■ **Problem**: Rewrite the stretch of the parade-day text that opens with "11: 29 am: Make" and closes with "white crop tops.", putting "black crop tops" in place of "white crop tops".

■ **Text shown**:

11: 29 am: Make it out of Times Square alive, continue to pass hundreds and hundreds of people–young, old, jolly, buoyant–dressed in green as they make their way to the parade route on 5th. Today’s weather is glorious and it’s the unofficial season opener for women who enjoy being scantily clad. It’s technically still chilly enough for a sweater, but I’ve seen more bare midriffs and shoulders than expected, even a little peek of some demi-cup green bras.
11:35: At a crosswalk, I stand across from two girls, both of whom are wearing green tutus and white crop tops.
11:36am: To my left is a gentleman indisputably high on crack, pants dripping down his thighs, teeth like a bomb went off in his mouth. He fumbles into the middle of the street, waves hello to the pretty girls and yells “Erin go Bragh, mothafuckaaaaaaaaaaaas!”.

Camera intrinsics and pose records
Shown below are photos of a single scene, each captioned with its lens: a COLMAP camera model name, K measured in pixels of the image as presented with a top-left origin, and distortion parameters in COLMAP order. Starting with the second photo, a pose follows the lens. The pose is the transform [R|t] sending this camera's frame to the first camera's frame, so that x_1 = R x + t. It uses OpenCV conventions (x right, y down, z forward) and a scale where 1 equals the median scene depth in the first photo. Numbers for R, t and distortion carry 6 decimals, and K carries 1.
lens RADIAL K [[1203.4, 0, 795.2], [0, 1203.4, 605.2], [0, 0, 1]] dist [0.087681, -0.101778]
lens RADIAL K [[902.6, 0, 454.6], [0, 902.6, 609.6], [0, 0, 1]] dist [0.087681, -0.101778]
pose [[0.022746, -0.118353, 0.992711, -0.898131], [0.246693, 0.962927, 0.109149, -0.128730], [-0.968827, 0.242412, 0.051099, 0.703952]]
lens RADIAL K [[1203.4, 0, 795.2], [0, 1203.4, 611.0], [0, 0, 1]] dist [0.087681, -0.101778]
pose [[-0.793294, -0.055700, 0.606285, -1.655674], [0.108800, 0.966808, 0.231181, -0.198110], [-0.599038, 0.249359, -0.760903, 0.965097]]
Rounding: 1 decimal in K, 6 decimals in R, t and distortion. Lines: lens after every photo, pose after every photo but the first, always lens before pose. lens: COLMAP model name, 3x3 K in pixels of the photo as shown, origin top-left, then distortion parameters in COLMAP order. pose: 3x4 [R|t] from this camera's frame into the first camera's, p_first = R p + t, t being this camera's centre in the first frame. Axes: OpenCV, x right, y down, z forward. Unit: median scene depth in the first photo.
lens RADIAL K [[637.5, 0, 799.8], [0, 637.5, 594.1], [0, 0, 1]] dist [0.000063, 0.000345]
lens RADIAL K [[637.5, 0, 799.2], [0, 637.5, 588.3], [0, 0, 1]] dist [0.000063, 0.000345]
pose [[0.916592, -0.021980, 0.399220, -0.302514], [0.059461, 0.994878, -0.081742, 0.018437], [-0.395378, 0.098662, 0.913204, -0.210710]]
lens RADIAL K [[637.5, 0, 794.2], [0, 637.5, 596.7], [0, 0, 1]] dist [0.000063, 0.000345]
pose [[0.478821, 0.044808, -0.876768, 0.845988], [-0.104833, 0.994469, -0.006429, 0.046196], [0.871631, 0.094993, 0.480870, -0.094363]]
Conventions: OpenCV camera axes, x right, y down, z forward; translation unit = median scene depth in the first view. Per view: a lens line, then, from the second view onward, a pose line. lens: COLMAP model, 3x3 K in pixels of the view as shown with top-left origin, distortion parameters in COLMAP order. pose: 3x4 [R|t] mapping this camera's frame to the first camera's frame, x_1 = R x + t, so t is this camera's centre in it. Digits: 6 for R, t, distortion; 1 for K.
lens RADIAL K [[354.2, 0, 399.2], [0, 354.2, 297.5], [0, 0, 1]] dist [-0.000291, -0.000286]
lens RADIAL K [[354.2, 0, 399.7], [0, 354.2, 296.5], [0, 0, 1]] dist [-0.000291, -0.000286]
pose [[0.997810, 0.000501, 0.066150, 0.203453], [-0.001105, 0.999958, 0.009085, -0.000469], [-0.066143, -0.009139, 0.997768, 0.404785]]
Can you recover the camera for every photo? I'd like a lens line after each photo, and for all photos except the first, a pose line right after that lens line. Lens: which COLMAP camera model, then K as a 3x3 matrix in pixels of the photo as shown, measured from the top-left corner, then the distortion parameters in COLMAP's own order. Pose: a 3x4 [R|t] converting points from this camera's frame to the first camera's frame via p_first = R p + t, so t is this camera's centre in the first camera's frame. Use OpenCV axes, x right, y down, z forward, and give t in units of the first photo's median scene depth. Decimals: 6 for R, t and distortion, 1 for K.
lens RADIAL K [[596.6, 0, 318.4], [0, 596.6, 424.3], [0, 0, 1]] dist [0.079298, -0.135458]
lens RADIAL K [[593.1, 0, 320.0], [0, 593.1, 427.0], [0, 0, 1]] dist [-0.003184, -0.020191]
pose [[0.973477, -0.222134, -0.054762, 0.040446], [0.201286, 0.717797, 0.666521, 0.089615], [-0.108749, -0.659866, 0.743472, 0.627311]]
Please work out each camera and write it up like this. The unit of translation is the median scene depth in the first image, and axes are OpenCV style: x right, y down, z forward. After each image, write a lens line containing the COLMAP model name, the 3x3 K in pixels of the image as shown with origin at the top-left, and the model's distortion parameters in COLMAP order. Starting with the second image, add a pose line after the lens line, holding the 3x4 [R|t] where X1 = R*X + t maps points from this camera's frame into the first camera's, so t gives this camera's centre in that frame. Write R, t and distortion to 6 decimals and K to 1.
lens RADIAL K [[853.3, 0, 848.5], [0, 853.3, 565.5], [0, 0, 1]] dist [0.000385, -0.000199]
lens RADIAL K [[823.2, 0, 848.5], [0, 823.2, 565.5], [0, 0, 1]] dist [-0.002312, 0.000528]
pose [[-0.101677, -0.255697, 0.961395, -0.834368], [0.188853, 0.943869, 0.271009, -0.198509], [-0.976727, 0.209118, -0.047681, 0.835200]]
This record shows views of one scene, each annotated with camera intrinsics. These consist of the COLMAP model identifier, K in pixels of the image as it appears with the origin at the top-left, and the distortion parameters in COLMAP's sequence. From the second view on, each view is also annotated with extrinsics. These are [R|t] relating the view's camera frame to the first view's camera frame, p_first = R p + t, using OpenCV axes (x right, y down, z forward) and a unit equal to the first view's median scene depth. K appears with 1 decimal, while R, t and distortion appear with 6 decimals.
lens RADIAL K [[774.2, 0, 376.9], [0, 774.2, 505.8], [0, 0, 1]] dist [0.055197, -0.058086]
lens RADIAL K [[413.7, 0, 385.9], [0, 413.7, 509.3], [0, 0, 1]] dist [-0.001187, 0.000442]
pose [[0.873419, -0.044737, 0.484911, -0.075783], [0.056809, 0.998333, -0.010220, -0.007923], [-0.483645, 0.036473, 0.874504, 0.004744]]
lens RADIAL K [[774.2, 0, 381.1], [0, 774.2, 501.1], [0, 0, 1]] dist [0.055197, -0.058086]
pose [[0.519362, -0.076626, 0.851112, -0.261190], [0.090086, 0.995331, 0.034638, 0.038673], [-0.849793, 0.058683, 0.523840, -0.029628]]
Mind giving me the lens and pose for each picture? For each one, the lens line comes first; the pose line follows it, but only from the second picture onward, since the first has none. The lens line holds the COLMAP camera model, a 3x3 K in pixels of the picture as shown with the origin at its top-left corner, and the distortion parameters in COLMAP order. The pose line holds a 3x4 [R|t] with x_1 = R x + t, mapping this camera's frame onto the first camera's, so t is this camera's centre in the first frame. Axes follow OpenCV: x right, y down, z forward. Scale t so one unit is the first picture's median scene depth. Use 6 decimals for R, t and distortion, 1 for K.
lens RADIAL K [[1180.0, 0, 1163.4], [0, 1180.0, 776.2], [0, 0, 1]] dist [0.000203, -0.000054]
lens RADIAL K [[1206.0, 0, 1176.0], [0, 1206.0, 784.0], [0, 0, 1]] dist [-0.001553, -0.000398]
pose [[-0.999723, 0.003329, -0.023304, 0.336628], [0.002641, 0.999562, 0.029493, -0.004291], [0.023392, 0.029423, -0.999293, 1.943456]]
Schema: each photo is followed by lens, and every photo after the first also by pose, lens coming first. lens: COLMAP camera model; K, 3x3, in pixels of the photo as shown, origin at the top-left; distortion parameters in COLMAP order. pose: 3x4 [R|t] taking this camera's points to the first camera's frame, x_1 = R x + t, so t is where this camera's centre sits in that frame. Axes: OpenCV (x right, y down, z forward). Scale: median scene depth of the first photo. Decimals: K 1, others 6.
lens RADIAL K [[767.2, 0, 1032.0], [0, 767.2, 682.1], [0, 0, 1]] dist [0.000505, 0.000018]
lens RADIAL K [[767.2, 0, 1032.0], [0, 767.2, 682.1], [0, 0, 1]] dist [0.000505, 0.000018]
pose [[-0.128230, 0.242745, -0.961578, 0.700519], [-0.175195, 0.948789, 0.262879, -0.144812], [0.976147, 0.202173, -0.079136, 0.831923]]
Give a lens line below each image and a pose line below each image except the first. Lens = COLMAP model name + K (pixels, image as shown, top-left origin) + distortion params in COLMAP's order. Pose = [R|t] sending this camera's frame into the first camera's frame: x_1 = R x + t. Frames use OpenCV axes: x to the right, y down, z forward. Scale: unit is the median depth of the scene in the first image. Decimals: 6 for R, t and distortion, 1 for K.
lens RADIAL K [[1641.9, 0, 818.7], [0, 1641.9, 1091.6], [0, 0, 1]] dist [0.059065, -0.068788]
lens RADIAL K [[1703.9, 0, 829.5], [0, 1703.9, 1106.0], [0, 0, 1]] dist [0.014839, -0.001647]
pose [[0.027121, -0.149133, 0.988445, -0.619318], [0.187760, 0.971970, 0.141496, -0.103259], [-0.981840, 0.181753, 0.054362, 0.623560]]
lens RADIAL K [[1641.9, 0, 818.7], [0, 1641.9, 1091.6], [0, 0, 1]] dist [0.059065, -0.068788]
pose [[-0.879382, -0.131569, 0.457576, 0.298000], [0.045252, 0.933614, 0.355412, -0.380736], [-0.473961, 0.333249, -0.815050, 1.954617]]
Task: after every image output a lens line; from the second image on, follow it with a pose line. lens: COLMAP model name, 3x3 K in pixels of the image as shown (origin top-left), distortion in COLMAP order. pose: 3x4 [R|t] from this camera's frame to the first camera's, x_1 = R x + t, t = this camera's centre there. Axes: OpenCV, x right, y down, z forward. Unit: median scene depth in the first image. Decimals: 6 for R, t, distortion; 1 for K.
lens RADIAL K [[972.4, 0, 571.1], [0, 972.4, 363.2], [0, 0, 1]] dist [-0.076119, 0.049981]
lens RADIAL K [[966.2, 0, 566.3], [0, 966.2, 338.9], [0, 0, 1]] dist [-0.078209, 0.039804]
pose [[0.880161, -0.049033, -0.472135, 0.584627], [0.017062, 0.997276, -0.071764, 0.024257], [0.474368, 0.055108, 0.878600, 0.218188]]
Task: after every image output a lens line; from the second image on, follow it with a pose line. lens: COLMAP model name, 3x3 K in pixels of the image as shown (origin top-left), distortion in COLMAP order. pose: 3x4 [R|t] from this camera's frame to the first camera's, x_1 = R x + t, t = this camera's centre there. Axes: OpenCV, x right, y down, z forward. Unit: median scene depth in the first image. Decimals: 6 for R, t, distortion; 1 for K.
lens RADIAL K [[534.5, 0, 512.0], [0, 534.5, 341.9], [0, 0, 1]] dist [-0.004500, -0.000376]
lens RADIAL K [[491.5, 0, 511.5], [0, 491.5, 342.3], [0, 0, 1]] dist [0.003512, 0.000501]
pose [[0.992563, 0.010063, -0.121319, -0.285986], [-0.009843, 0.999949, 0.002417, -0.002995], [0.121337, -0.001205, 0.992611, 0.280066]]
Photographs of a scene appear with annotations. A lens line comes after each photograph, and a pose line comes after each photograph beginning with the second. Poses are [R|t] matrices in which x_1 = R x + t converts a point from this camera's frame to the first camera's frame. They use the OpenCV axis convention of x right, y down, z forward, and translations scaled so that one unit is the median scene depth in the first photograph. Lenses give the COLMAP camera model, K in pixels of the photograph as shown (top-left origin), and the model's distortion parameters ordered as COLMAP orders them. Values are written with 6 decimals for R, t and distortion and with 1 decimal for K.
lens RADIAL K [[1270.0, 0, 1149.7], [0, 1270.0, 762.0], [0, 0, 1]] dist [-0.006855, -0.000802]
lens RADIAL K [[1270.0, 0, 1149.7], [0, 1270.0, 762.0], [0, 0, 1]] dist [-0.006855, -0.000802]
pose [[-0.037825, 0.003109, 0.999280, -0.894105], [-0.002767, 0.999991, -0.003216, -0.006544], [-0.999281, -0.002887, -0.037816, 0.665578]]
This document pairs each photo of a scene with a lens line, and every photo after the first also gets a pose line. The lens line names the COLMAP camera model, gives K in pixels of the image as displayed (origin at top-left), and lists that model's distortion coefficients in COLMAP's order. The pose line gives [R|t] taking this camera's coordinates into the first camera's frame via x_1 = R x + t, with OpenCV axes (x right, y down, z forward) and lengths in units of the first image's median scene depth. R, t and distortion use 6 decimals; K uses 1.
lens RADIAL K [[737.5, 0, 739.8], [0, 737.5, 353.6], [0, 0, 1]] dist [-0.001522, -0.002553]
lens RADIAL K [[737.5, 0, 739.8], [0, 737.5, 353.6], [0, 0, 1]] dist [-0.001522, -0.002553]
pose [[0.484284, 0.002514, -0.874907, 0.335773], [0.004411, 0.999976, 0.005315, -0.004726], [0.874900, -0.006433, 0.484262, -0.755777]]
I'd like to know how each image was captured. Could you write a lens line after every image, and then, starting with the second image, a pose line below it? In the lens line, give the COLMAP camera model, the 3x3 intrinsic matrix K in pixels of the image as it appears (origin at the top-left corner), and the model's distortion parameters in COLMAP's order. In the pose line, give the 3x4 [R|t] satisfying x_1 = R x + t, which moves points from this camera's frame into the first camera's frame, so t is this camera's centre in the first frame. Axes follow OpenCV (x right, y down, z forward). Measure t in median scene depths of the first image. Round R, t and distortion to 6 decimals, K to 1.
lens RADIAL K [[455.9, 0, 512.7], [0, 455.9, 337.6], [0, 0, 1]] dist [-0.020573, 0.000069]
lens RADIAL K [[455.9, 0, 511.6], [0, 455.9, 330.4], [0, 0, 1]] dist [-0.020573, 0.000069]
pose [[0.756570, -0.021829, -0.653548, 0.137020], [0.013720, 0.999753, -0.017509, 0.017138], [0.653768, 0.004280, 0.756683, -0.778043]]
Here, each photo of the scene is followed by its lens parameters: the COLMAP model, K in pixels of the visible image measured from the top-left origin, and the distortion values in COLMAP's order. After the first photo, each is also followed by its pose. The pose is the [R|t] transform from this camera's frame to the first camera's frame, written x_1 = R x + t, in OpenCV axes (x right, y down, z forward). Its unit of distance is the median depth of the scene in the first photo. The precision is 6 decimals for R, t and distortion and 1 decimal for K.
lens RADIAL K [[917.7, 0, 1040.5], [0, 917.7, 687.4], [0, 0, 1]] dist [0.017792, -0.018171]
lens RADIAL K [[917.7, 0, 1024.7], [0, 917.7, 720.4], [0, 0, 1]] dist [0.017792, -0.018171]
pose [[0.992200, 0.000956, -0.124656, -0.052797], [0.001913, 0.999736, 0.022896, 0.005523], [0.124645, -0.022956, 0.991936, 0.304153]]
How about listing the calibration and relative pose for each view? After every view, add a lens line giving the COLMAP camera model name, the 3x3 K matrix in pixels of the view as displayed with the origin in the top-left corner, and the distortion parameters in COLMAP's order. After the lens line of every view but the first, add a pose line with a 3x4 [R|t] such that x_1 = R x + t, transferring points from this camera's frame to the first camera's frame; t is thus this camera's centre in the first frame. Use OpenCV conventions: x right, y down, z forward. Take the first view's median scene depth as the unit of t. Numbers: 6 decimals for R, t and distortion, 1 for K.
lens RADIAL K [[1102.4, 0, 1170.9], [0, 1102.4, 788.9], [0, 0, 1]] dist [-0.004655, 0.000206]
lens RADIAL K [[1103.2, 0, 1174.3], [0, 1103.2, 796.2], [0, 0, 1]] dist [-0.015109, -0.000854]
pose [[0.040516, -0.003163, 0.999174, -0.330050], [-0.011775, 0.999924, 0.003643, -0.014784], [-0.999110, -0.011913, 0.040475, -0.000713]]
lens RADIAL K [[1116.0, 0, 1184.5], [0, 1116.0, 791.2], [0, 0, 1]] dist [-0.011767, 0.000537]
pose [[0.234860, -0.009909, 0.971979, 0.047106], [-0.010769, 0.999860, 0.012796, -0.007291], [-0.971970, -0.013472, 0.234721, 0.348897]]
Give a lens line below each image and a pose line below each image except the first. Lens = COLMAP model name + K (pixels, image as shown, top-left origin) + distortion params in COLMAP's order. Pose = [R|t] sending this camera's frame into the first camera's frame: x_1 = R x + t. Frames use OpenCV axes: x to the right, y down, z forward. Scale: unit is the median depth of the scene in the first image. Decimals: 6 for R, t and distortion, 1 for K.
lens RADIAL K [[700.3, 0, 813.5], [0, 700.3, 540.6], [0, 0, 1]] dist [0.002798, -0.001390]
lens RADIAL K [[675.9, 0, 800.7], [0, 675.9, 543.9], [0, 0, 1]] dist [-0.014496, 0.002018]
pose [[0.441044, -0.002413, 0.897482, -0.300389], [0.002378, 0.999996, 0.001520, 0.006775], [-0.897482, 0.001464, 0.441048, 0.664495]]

■ **Answer to the exercise**:
11: 29 am: Make it out of Times Square alive, continue to pass hundreds and hundreds of people–young, old, jolly, buoyant–dressed in green as they make their way to the parade route on 5th. Today’s weather is glorious and it’s the unofficial season opener for women who enjoy being scantily clad. It’s technically still chilly enough for a sweater, but I’ve seen more bare midriffs and shoulders than expected, even a little peek of some demi-cup green bras.
11:35: At a crosswalk, I stand across from two girls, both of whom are wearing green tutus and black crop tops.